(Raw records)
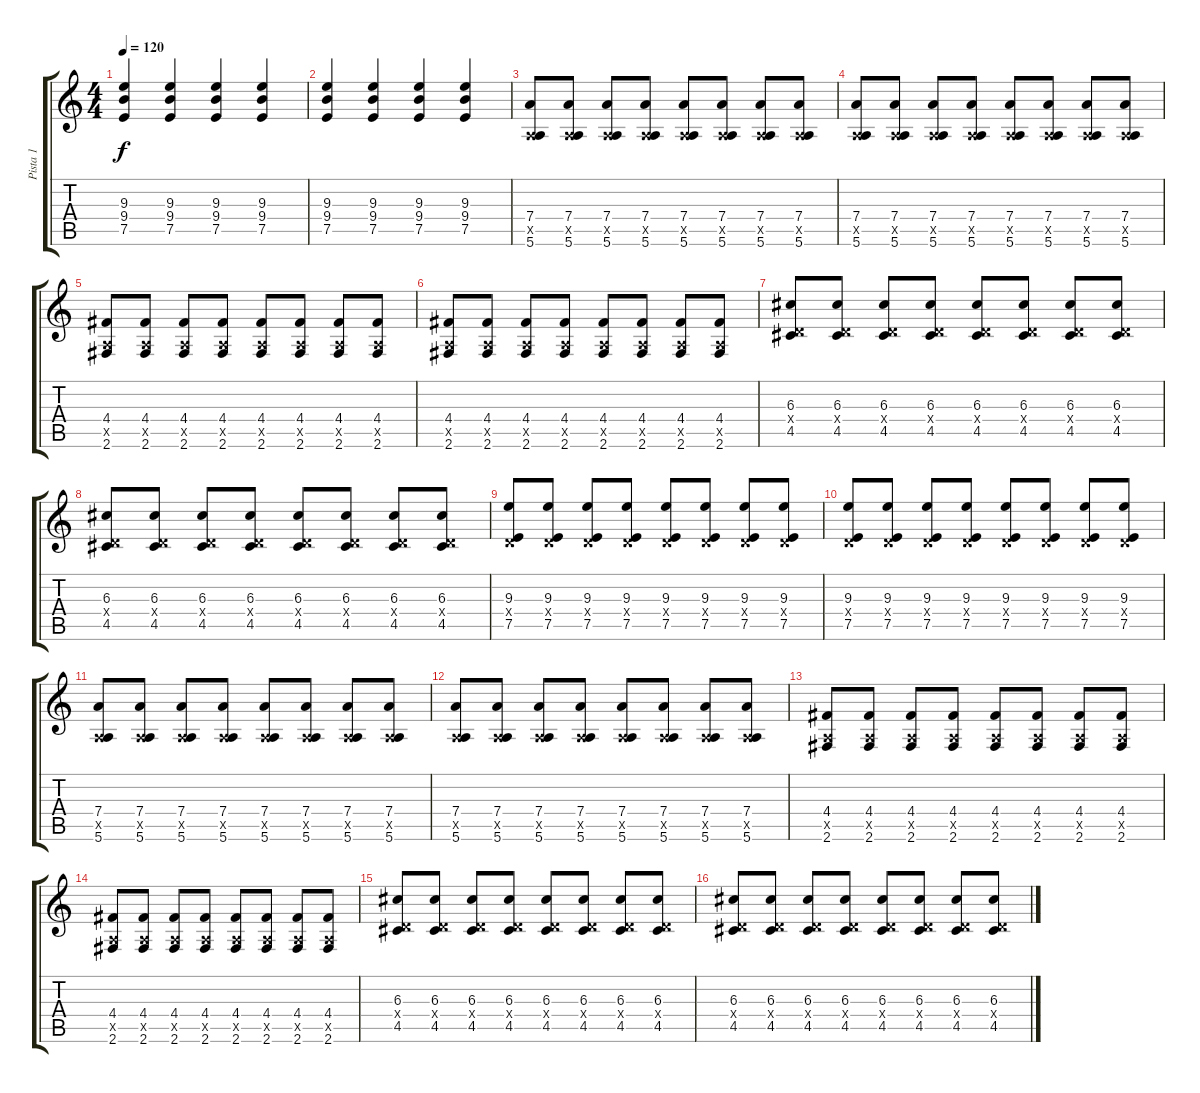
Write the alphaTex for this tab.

\track ("Pista 1" "Pista 1") {instrument overdrivenguitar}
\staff {score tabs}
\tuning (E4 B3 G3 D3 A2 E2) {hide}
\ts (4 4)
\tempo 120
\clef g2
\ks c
(9.3 9.4 7.5).4{dy f} (9.3 9.4 7.5).4 (9.3 9.4 7.5).4 (9.3 9.4 7.5).4 |
(9.3 9.4 7.5).4 (9.3 9.4 7.5).4 (9.3 9.4 7.5).4 (9.3 9.4 7.5).4 |
(7.4 0.5{x} 5.6).8 (7.4 0.5{x} 5.6).8 (7.4 0.5{x} 5.6).8 (7.4 0.5{x} 5.6).8 (7.4 0.5{x} 5.6).8 (7.4 0.5{x} 5.6).8 (7.4 0.5{x} 5.6).8 (7.4 0.5{x} 5.6).8 |
(7.4 0.5{x} 5.6).8 (7.4 0.5{x} 5.6).8 (7.4 0.5{x} 5.6).8 (7.4 0.5{x} 5.6).8 (7.4 0.5{x} 5.6).8 (7.4 0.5{x} 5.6).8 (7.4 0.5{x} 5.6).8 (7.4 0.5{x} 5.6).8 |
(4.4 0.5{x} 2.6).8 (4.4 0.5{x} 2.6).8 (4.4 0.5{x} 2.6).8 (4.4 0.5{x} 2.6).8 (4.4 0.5{x} 2.6).8 (4.4 0.5{x} 2.6).8 (4.4 0.5{x} 2.6).8 (4.4 0.5{x} 2.6).8 |
(4.4 0.5{x} 2.6).8 (4.4 0.5{x} 2.6).8 (4.4 0.5{x} 2.6).8 (4.4 0.5{x} 2.6).8 (4.4 0.5{x} 2.6).8 (4.4 0.5{x} 2.6).8 (4.4 0.5{x} 2.6).8 (4.4 0.5{x} 2.6).8 |
(6.3 0.4{x} 4.5).8 (6.3 0.4{x} 4.5).8 (6.3 0.4{x} 4.5).8 (6.3 0.4{x} 4.5).8 (6.3 0.4{x} 4.5).8 (6.3 0.4{x} 4.5).8 (6.3 0.4{x} 4.5).8 (6.3 0.4{x} 4.5).8 |
(6.3 0.4{x} 4.5).8 (6.3 0.4{x} 4.5).8 (6.3 0.4{x} 4.5).8 (6.3 0.4{x} 4.5).8 (6.3 0.4{x} 4.5).8 (6.3 0.4{x} 4.5).8 (6.3 0.4{x} 4.5).8 (6.3 0.4{x} 4.5).8 |
(9.3 0.4{x} 7.5).8 (9.3 0.4{x} 7.5).8 (9.3 0.4{x} 7.5).8 (9.3 0.4{x} 7.5).8 (9.3 0.4{x} 7.5).8 (9.3 0.4{x} 7.5).8 (9.3 0.4{x} 7.5).8 (9.3 0.4{x} 7.5).8 |
(9.3 0.4{x} 7.5).8 (9.3 0.4{x} 7.5).8 (9.3 0.4{x} 7.5).8 (9.3 0.4{x} 7.5).8 (9.3 0.4{x} 7.5).8 (9.3 0.4{x} 7.5).8 (9.3 0.4{x} 7.5).8 (9.3 0.4{x} 7.5).8 |
(7.4 0.5{x} 5.6).8 (7.4 0.5{x} 5.6).8 (7.4 0.5{x} 5.6).8 (7.4 0.5{x} 5.6).8 (7.4 0.5{x} 5.6).8 (7.4 0.5{x} 5.6).8 (7.4 0.5{x} 5.6).8 (7.4 0.5{x} 5.6).8 |
(7.4 0.5{x} 5.6).8 (7.4 0.5{x} 5.6).8 (7.4 0.5{x} 5.6).8 (7.4 0.5{x} 5.6).8 (7.4 0.5{x} 5.6).8 (7.4 0.5{x} 5.6).8 (7.4 0.5{x} 5.6).8 (7.4 0.5{x} 5.6).8 |
(4.4 0.5{x} 2.6).8 (4.4 0.5{x} 2.6).8 (4.4 0.5{x} 2.6).8 (4.4 0.5{x} 2.6).8 (4.4 0.5{x} 2.6).8 (4.4 0.5{x} 2.6).8 (4.4 0.5{x} 2.6).8 (4.4 0.5{x} 2.6).8 |
(4.4 0.5{x} 2.6).8 (4.4 0.5{x} 2.6).8 (4.4 0.5{x} 2.6).8 (4.4 0.5{x} 2.6).8 (4.4 0.5{x} 2.6).8 (4.4 0.5{x} 2.6).8 (4.4 0.5{x} 2.6).8 (4.4 0.5{x} 2.6).8 |
(6.3 0.4{x} 4.5).8 (6.3 0.4{x} 4.5).8 (6.3 0.4{x} 4.5).8 (6.3 0.4{x} 4.5).8 (6.3 0.4{x} 4.5).8 (6.3 0.4{x} 4.5).8 (6.3 0.4{x} 4.5).8 (6.3 0.4{x} 4.5).8 |
(6.3 0.4{x} 4.5).8 (6.3 0.4{x} 4.5).8 (6.3 0.4{x} 4.5).8 (6.3 0.4{x} 4.5).8 (6.3 0.4{x} 4.5).8 (6.3 0.4{x} 4.5).8 (6.3 0.4{x} 4.5).8 (6.3 0.4{x} 4.5).8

» Directions
Return each line of the material above that contains the string "overdrivenguitar". Case counts.

» Right answer
\track ("Pista 1" "Pista 1") {instrument overdrivenguitar}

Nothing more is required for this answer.